A Study to Evaluate the Safety, Tolerability, Pharmacokinetics, and Pharmacodynamics of GSK2849466 in Healthy Male Subjects
Status:
Completed
Trial end date:
2013-05-03
Target enrollment:
Participant gender:
Summary
This study is the first administration of GSK2849466 in humans. This will be a single centre,
randomized, double-blind, placebo-controlled study, to investigate the safety, tolerability,
pharmacokinetics (PK), and pharmacodynamics (PD) of GSK2849466, given as single and repeat
oral doses up to 14 days to healthy male subjects. Part A will be a randomized placebo
controlled and 4-way crossover study. It will include two cohorts of 8 subjects each. In each
cohort there will be 4 study periods each approximately of 1 week including 6 days of
washout. Each subject will receive a total of 3 active doses as ascending single oral dose of
GSK2849466 and 1 placebo dose during the course of their participation in the study. The
first ("bridging dose") dose provided to subjects in Cohort 2 will be the same as the last
dose provided to subjects in Cohort 1. The single doses of GSK2849466 planned in Part A of
this study are: 0.01, 0.03, 0.1, and 0.3 milligram (mg) in Cohort 1 and 0.3, 1, 3, and 10 mg
in Cohort 2. In cohorts 1 and 2 all available safety, tolerability, and PK data will be
reviewed prior to each dose escalation. The dosing schedule in Part A may be adjusted to
expand a cohort or to add an additional cohort(s) in order to further evaluate additional
doses or repeat evaluation of a dose level already studied. Part B will be a randomized
placebo controlled, parallel group study. It will include three cohorts of 12 subjects each.

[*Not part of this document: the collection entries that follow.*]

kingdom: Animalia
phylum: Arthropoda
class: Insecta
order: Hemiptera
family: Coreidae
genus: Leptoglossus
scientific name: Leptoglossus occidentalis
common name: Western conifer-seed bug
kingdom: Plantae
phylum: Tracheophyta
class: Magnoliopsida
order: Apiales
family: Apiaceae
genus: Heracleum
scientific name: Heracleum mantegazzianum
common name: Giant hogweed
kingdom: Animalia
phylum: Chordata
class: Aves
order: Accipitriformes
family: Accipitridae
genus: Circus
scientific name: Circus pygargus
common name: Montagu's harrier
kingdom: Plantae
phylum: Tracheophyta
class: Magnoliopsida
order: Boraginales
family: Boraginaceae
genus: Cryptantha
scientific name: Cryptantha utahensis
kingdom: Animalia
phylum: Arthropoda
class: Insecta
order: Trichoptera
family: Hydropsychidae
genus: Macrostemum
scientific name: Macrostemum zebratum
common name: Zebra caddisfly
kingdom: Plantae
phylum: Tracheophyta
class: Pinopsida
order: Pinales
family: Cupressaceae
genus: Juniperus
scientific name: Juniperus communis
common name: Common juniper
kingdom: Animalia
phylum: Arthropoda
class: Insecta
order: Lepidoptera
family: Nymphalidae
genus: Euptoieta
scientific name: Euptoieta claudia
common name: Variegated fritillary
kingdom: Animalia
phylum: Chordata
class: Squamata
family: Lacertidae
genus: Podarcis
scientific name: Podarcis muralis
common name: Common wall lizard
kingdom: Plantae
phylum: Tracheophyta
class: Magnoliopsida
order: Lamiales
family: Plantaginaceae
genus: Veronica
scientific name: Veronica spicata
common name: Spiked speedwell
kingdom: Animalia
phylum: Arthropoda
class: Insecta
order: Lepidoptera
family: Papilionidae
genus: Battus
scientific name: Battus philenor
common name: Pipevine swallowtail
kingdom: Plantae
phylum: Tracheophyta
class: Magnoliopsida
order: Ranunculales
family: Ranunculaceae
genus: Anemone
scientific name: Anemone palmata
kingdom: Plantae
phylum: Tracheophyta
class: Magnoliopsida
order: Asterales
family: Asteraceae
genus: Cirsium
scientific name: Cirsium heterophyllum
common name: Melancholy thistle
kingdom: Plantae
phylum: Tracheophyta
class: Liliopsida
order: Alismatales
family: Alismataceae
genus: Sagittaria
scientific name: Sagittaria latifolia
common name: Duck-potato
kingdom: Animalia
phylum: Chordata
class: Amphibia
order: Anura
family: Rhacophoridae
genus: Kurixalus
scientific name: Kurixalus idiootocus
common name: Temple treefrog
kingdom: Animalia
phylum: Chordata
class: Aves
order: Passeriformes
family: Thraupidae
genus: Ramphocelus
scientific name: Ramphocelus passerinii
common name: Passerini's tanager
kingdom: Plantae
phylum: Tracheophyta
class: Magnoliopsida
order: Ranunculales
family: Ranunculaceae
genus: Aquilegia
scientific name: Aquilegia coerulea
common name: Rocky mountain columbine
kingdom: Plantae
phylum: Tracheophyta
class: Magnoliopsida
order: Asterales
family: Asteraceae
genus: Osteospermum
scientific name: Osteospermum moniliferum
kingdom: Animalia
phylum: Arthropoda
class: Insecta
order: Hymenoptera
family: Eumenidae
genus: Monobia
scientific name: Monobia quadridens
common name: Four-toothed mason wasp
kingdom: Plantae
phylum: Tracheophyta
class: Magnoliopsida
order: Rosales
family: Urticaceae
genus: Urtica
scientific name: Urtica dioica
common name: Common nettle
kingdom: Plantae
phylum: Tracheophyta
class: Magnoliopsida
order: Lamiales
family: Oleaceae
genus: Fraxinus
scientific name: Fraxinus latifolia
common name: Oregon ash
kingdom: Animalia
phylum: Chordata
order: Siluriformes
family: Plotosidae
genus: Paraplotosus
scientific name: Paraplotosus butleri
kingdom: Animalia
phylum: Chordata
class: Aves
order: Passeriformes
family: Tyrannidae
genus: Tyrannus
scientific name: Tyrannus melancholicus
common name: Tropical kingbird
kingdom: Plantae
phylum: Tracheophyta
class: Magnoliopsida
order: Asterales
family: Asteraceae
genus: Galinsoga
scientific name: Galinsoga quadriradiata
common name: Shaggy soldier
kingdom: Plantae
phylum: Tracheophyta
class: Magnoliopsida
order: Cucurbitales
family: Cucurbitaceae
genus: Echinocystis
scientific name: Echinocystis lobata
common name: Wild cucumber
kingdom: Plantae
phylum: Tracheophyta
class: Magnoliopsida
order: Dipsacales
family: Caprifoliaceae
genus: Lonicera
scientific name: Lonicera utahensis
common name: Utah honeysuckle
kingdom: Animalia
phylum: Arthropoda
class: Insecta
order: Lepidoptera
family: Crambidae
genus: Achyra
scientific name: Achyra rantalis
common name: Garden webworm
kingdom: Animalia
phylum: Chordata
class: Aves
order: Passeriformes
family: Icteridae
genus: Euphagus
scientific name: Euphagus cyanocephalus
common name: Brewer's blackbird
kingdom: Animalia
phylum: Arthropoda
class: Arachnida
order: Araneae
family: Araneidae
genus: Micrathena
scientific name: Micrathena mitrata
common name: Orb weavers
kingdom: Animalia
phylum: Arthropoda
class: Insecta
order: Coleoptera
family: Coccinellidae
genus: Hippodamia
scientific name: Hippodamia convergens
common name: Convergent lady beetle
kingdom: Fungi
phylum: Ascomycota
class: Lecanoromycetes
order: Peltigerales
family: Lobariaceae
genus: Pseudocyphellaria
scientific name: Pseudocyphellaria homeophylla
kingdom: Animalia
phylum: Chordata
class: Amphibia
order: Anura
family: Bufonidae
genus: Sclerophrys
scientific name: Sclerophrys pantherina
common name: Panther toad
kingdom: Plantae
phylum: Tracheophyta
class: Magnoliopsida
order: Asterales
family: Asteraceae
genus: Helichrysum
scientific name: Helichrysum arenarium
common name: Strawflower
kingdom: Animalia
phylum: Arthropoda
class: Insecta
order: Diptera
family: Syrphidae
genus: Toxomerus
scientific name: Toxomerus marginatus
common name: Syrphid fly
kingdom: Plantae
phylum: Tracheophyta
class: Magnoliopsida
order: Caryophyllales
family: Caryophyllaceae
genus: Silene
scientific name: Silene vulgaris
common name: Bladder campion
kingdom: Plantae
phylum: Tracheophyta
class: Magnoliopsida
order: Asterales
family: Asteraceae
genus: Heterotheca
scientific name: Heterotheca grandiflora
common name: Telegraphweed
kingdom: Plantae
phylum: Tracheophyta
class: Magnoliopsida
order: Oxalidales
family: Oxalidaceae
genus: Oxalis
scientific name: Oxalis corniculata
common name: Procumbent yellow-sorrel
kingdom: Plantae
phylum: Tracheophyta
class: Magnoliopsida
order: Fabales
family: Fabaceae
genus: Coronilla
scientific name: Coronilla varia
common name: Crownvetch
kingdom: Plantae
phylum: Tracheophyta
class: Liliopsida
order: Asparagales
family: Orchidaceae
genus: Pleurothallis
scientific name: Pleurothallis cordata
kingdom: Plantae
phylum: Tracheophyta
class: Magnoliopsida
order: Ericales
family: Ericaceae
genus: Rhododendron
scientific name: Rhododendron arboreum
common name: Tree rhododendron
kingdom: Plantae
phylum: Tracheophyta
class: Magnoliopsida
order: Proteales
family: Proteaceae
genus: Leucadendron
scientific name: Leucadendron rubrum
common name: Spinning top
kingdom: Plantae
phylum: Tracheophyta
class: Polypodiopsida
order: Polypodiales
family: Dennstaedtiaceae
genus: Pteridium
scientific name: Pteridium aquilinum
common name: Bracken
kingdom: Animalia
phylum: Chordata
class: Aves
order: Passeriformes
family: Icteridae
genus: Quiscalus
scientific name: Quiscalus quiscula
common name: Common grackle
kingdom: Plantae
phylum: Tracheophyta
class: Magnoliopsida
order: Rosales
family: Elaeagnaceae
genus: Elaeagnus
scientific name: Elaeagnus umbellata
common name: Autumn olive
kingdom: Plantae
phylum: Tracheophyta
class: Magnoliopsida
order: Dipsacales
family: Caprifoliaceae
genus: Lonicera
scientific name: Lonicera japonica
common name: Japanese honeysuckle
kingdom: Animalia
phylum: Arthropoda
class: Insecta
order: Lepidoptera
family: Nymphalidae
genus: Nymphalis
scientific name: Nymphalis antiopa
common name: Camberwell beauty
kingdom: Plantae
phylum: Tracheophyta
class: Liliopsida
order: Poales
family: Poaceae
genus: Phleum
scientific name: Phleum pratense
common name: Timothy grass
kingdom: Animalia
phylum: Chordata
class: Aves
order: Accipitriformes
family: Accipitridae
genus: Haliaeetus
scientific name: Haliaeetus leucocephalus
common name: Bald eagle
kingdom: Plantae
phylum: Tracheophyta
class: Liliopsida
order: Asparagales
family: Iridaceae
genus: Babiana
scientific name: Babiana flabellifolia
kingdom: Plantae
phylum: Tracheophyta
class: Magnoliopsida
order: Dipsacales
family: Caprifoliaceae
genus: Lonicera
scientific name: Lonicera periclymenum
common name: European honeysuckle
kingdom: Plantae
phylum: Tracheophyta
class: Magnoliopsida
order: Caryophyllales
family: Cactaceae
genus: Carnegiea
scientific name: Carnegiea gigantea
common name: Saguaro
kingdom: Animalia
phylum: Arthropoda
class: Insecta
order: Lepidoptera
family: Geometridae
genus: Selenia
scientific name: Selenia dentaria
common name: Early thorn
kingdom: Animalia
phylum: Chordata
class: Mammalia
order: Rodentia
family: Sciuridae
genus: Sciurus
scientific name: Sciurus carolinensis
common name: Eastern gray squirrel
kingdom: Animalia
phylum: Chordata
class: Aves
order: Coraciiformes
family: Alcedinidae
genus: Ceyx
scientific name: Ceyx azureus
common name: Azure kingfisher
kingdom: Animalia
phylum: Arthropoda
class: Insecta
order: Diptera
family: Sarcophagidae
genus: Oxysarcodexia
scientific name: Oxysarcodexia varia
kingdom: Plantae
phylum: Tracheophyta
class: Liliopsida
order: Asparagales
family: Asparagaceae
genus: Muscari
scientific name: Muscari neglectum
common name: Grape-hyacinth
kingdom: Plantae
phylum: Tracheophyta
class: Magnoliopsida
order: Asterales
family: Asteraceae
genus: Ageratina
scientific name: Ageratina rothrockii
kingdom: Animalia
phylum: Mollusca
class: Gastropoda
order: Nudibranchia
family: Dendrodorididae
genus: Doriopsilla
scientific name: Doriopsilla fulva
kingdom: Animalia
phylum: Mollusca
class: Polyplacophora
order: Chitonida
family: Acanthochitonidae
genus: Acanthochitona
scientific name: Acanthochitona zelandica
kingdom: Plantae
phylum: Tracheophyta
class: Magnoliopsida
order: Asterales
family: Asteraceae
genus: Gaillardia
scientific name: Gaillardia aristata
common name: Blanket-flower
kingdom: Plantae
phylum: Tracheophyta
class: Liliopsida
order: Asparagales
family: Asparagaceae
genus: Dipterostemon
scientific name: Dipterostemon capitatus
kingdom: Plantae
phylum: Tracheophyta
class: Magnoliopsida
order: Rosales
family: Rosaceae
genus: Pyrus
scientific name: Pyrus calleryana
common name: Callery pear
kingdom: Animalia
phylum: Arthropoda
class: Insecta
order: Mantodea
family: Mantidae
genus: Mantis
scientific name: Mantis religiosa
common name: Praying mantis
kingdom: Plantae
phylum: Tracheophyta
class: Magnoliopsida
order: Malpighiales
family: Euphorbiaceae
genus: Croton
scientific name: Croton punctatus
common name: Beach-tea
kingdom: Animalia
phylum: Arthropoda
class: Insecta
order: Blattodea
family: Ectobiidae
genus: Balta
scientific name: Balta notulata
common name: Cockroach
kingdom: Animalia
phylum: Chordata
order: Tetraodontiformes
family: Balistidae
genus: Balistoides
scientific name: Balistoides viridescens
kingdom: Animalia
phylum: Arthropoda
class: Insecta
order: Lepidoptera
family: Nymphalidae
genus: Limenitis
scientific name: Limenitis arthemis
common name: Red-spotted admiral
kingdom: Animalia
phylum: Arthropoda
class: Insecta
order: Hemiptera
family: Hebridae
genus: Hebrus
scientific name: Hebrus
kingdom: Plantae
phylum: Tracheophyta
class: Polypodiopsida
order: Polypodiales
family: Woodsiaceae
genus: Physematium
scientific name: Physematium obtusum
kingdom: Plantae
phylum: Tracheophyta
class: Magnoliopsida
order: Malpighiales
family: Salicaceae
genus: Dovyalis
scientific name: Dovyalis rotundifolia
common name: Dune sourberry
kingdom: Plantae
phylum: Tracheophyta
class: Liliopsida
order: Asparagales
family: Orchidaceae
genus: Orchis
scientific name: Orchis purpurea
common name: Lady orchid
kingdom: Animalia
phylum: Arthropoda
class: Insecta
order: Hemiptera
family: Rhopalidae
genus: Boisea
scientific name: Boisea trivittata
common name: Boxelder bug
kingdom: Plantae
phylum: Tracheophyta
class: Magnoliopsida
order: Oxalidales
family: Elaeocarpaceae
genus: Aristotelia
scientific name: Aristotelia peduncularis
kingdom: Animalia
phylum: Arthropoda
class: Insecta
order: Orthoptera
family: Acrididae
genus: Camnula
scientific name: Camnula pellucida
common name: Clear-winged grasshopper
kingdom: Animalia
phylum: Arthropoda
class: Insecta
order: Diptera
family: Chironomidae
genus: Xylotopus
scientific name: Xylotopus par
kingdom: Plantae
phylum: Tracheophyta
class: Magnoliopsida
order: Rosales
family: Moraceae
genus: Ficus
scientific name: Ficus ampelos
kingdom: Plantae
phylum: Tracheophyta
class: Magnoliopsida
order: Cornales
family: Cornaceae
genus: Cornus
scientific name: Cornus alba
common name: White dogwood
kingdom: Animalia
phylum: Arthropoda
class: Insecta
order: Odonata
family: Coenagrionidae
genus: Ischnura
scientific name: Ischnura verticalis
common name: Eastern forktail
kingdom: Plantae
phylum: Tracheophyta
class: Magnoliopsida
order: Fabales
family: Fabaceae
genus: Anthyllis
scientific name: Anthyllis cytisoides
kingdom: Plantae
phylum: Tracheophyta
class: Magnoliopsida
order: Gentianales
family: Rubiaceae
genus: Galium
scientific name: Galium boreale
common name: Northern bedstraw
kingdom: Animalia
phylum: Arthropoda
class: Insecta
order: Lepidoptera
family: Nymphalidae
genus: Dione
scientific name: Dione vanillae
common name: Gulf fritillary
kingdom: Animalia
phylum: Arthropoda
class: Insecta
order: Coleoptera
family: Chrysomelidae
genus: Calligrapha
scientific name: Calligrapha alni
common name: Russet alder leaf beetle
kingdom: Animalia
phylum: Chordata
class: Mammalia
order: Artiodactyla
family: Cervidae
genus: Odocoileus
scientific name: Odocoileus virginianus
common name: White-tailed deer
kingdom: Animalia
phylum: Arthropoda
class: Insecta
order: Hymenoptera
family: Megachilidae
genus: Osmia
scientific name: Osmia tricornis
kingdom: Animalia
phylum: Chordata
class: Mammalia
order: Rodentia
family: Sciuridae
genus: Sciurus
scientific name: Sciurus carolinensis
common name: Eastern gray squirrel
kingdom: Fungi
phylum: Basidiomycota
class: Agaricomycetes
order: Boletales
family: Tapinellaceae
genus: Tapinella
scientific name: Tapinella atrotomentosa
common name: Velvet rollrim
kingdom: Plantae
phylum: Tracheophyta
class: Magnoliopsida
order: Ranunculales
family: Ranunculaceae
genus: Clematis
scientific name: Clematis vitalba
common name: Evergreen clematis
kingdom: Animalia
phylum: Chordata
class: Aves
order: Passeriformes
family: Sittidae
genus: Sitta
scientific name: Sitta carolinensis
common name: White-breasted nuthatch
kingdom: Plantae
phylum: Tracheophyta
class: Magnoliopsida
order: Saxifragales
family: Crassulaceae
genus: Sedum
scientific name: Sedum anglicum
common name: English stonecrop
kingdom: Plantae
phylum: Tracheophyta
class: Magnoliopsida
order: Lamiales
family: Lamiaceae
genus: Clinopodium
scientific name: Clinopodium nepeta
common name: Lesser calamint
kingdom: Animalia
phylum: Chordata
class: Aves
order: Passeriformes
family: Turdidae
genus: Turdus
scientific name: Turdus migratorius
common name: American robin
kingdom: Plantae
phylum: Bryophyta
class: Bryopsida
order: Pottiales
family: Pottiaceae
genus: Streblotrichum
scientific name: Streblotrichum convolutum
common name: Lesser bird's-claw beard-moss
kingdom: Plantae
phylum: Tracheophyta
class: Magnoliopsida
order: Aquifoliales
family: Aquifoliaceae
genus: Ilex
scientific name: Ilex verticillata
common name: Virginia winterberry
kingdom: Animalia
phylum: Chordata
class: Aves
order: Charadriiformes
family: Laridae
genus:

Each subject will receive repeat doses of GSK2849466 over 14 days. The doses chosen for Part
B will be based on the safety, tolerability, and PK data from Part A. Subjects in Cohort 4
(and/or an another cohort [s] as determined based on Part A PK data) will be dosed in the
fasted state on Days 1 and 14 and in the fed state on Day 7 when subjects will receive a
standard meal 30 minutes prior to dosing. Part B will provide sufficient safety and
tolerability data to bridge to longer duration studies. The study duration, including
screening and follow-up, is not expected to exceed 70 days for subjects in the study.